|Chinese ships are still at the disputed shoal. Photo: Business Insider|
The Philippines has accused China of aggressively colonizing the South China Sea, as fears of a major conflict between the two countries grow.
It comes as a U.S. carrier strike group, led by the USS Theodore Roosevelt, returned to the area for the second time in less than two months.
Hundreds of Chinese paramilitary ships are "swarming'' a South China Sea reef
Over the last couple of weeks, around 220 Chinese paramilitary ships, manned by maritime militias, have "swarmed" around a disputed reef in the South China Sea, with the Philippines warning that the "incursions" could "trigger unwanted hostilities" -- the toughest remarks yet from Manila.
China maintains that the vessels are simply fishing boats, sheltering in the area due to poor sea conditions -- but they have done no fishing and the weather has been good. They also switch on powerful lights at night. The Philippines' government says the vessels are part of China's maritime militia and manned by reservists operating under the orders of the Coast Guard and People's Liberation Army (PLA).
The boats are moored at the Whitsun Reef within Manila’s 200-mile exclusive economic zone, and there are fears the Chinese ships may try to claim the reefs. The Philippine defense minister has warned that Beijing is also planning to occupy and assert its control over more disputed territory, according to Fox News.
The reef is part of the Spratly Islands, one of the main disputed archipelagos in the South China Sea, some 200 miles west of the Philippine province of Palawan.

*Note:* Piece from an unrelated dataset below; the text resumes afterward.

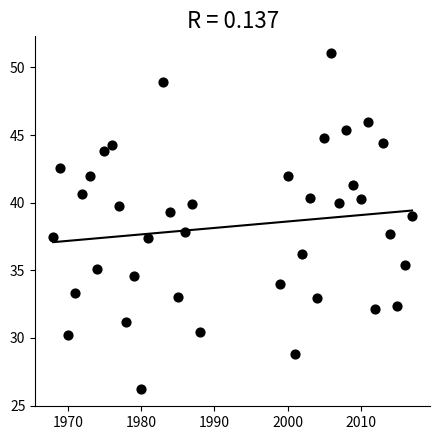

What is the range of Y values (max minus min)?

24.9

The Philippines says the offshore region is part of its territory, but it is claimed entirely or in part by China, Brunei, Malaysia, Taiwan and Vietnam.
An international tribunal invalidated China’s claim to 90% of the South China Sea in 2016, but Beijing does not recognize the ruling. China has built islands in the disputed waters in recent years, putting airstrips on some of them. Taiwan, Malaysia, Vietnam, the Philippines and Brunei all claim parts of the sea.
US Theodore Roosevelt Carrier Strike Group Back in South China Sea
|The aircraft carrier USS Theodore Roosevelt. Photo: NBC News|
The U.S. 7th Fleet announced on April 6 that the Theodore Roosevelt Carrier Strike Group had entered the South China Sea two days before, on April 4, to conduct “routine operations.” This would be the second time this year that the strike group – consisting of flagship carrier USS Theodore Roosevelt, Carrier Air Wing 11, the Ticonderoga-class guided-missile cruiser USS Bunker Hill, Destroyer Squadron 23, and the Arleigh Burke-class guided-missile destroyer USS Russell – has entered that body of water as part of its tasking within the 7th Fleet’s area of operations, reported by The Diplomat.
According to the 7th Fleet statement, “While in the South China Sea, the strike group will conduct fixed and rotary-wing flight operations, maritime strike exercises, anti-submarine operations, coordinated tactical training, and more.”
The strike group had exercised with the Indian navy and air force in the Bay of Bengal at the end of March. According to a 7th Fleet statement on the occasion, the exercise focused on anti-submarine warfare, joint air operations, and command and control integration.
The Theodore Roosevelt’s return to the South China Sea comes amid growing regional tensions that – if left unchecked – threaten to boil over, as analysts continue to be apprehensive about China’s coercive posture toward Taiwan, and its use of maritime militia to enforce illegal claims in the South China Sea, most recently within the Philippines’ exclusive economic zone (EEZ).
According to a White House readout of a call between U.S. National Security Advisor Jake Sullivan and Philippine National Security Adviser Hermogenes Esperon on March 31, the two discussed the Whitsun Reef events, with Sullivan reaffirming “the applicability of the U.S.-Philippines Mutual Defense Treaty in the South China Sea.”
China’s military confirmed that it had tracked a US warship as it traversed the Taiwan Strait on Wednesday, a move the US described as a routine freedom of navigation exercise and Beijing denounced as destabilizing to the region.
It came on the same day that Taiwanese authorities said 15 Chinese military aircraft, including a dozen fighter jets, had crossed into their defensive zone and warned Beijing that the island would “defend ourselves to the very last day” if necessary, SCMP cited.